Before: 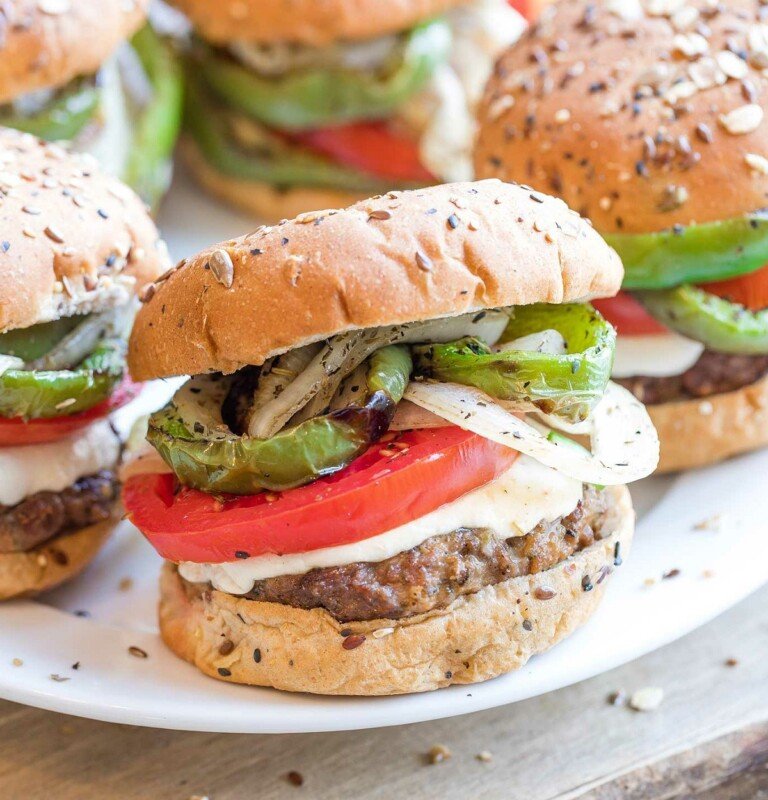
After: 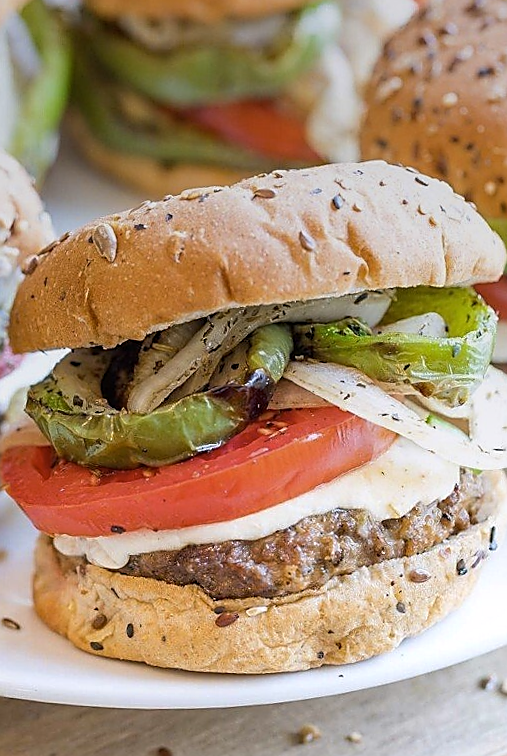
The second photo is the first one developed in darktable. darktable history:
white balance: red 1.004, blue 1.024
rotate and perspective: rotation 1.57°, crop left 0.018, crop right 0.982, crop top 0.039, crop bottom 0.961
color contrast: green-magenta contrast 0.81
sharpen: radius 1.4, amount 1.25, threshold 0.7
graduated density: on, module defaults
crop: left 15.419%, right 17.914%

***

» What to produce
Write out the lines above word for word, leaving out the pictures.

» Solved problem
Before: 
After: 
The second photo is the first one developed in darktable. darktable history:
white balance: red 1.004, blue 1.024
rotate and perspective: rotation 1.57°, crop left 0.018, crop right 0.982, crop top 0.039, crop bottom 0.961
color contrast: green-magenta contrast 0.81
sharpen: radius 1.4, amount 1.25, threshold 0.7
graduated density: on, module defaults
crop: left 15.419%, right 17.914%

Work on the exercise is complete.